Test Approches for Green and Brown Field Projects

The picture  on the right side show the relationships between the different test levels. The tests are a kind of test stages in green field projects. Usually, the stages are done from bottom to top and from different parties or members of the time.

 

 

Green Field Projects (and also new code in brown field if possible)

Here it is to be pointed out, that the usual order of testing in Green Field Projects (and code writing) is done in the following direction:

  1. Writing Code (developer)
  2. Checking Code (developer and CI system with plugins)
  3. Writing Unit Tests (performed as block in TDD with steps 1 and 2)
  4. Writing Component Tests (developer and QA)
  5. Writing Integration Tests (developer and QA)
  6. Setting up automated GUI tests (QA)
  7. Manual Testing (QA and if needed, developers conducted by QA)
  8. Endurance Tests (QA)
  9. Performance Tests
  10. Load Tests (Stress Tests)
  11. Decoupled: Penetration Tests (continuously by all, but systematically by QA)
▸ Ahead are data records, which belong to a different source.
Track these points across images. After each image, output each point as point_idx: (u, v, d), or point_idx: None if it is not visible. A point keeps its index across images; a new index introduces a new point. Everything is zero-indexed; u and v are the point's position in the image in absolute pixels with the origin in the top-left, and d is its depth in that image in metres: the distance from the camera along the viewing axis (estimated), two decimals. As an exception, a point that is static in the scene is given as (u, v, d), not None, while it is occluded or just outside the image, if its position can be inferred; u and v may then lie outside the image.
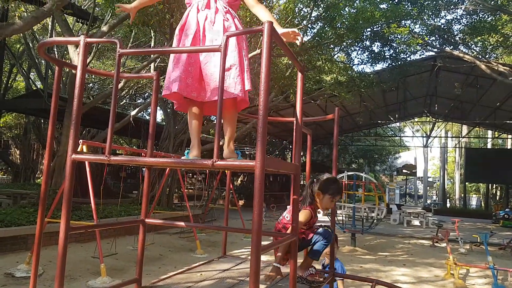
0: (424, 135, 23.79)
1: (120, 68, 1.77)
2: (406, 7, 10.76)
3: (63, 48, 13.30)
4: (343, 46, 11.40)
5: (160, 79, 2.54)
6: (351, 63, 13.29)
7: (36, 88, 13.12)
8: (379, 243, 9.09)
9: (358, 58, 13.95)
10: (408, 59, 12.87)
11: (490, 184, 24.32)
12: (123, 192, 9.89)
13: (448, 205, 26.19)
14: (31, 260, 4.56)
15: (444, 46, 12.42)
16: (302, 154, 2.65)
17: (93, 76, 15.80)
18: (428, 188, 31.45)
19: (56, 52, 13.72)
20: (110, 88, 12.66)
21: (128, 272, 4.98)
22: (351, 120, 19.71)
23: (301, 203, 2.32)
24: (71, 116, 1.82)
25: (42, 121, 15.28)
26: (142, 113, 13.45)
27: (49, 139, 2.30)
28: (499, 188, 26.63)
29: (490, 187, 25.23)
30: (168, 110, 11.67)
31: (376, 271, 6.07)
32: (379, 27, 10.59)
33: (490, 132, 24.67)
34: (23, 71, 14.44)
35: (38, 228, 2.41)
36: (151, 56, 9.32)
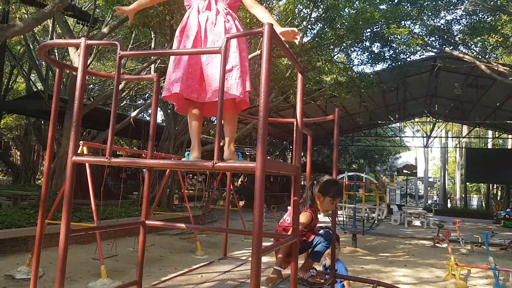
0: (425, 135, 23.77)
1: (120, 70, 1.77)
2: (406, 7, 10.76)
3: (63, 49, 13.31)
4: (343, 47, 11.40)
5: (161, 80, 2.54)
6: (351, 63, 13.29)
7: (36, 89, 13.15)
8: (380, 243, 9.08)
9: (358, 59, 13.90)
10: (408, 59, 12.87)
11: (490, 184, 24.30)
12: (123, 193, 9.89)
13: (449, 205, 26.16)
14: (32, 262, 4.56)
15: (444, 46, 12.42)
16: (302, 155, 2.65)
17: (93, 77, 15.81)
18: (428, 188, 31.43)
19: (56, 54, 13.74)
20: (111, 89, 12.67)
21: (129, 274, 4.98)
22: (351, 120, 19.71)
23: (301, 206, 2.32)
24: (71, 117, 1.82)
25: (43, 122, 15.29)
26: (142, 114, 13.45)
27: (49, 141, 2.30)
28: (499, 188, 26.62)
29: (490, 187, 25.21)
30: (169, 111, 11.68)
31: (377, 272, 6.06)
32: (379, 28, 10.59)
33: (490, 132, 24.66)
34: (24, 72, 14.46)
35: (38, 230, 2.41)
36: (152, 57, 9.33)
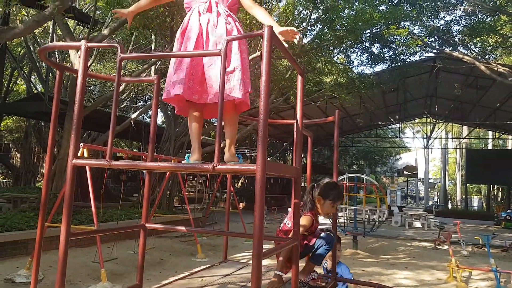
0: (425, 136, 23.76)
1: (121, 72, 1.76)
2: (405, 8, 10.77)
3: (64, 51, 13.31)
4: (342, 48, 11.40)
5: (161, 82, 2.53)
6: (351, 64, 13.30)
7: (37, 91, 13.14)
8: (381, 245, 9.06)
9: (357, 60, 14.04)
10: (408, 60, 12.87)
11: (491, 185, 24.27)
12: (123, 195, 9.86)
13: (449, 206, 26.12)
14: (32, 265, 4.54)
15: (443, 47, 12.42)
16: (302, 156, 2.65)
17: (93, 79, 15.82)
18: (429, 189, 31.38)
19: (57, 56, 13.75)
20: (111, 91, 12.66)
21: (129, 277, 4.96)
22: (351, 121, 19.70)
23: (301, 209, 2.31)
24: (72, 119, 1.81)
25: (43, 124, 15.29)
26: (142, 115, 13.45)
27: (50, 144, 2.29)
28: (500, 189, 26.58)
29: (491, 188, 25.17)
30: (169, 113, 11.67)
31: (378, 274, 6.04)
32: (378, 29, 10.59)
33: (490, 133, 24.64)
34: (24, 74, 14.46)
35: (38, 233, 2.40)
36: (152, 59, 9.34)
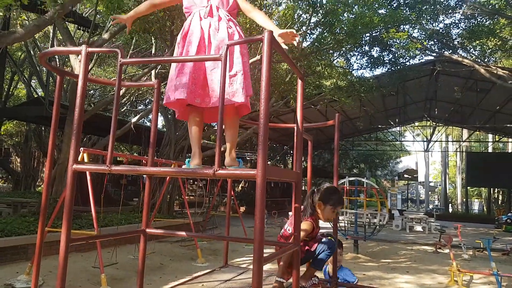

The first three steps which go hand in hand and in TDD it seems that the numbering is reorder to 3, 1 and 2, but the code of the tests is also code.

The tests become from one step to the next less detailed, but go more into use cases and real world scenarios. The tests become also more and more realistic in the configuration and setup in relationship to the target environment. Even patch levels need to be controlled, if needed.

Brown Field Projects

In Brown Field Projects it is the other way around. A legacy code base is available and not under test. The approach can not go here to write unit tests first, because it is too much work to do and in most cases it takes a long time to understand the old legacy code. To get a good unit test suite, one calculates roughly to have at least 1 unit test for every 100 lines. In a legacy code base for only 100,000 lines it would mean to write at least 1,000 meaningful unit tests. This work would really suck…

The approach goes here to write integration tests first to assure the basic functionality. The basic use cases need to be right and the functionality is assured. With integration tests not all paths of working can be checked, but the basic behavior, the correct results for the most important use cases and the error handling for the most common error scenarios can be checked.

As soon as new functionality is developed, functionality changed or extended, new integration tests are to be implemented first to assure the still needed functionality stays unchanged and the new functionality is tested as it is required. Unit test and other tests are implemented as needed and practical.

As soon as an integration check fails, the failure analysis will reveal the details of the issue. These details are then check with additionally developed component and unit tests. As long as this procedure is used, more and more meaningful unit tests are developed and the more test coverage is reached.

The same is with GUI tests. At first one has only a chance to perform manual GUI tests. Later on the most common use cases and the general GUI behavior can be tested automatically. This also leads to a better test coverage.

In Brown Field Projects the tests in different tests groups are also developed in parallel. Integration tests are developed in parallel with the performing of manual testing which assures the current ability to deliver of the software. The current situation at hand dictates what is to be done.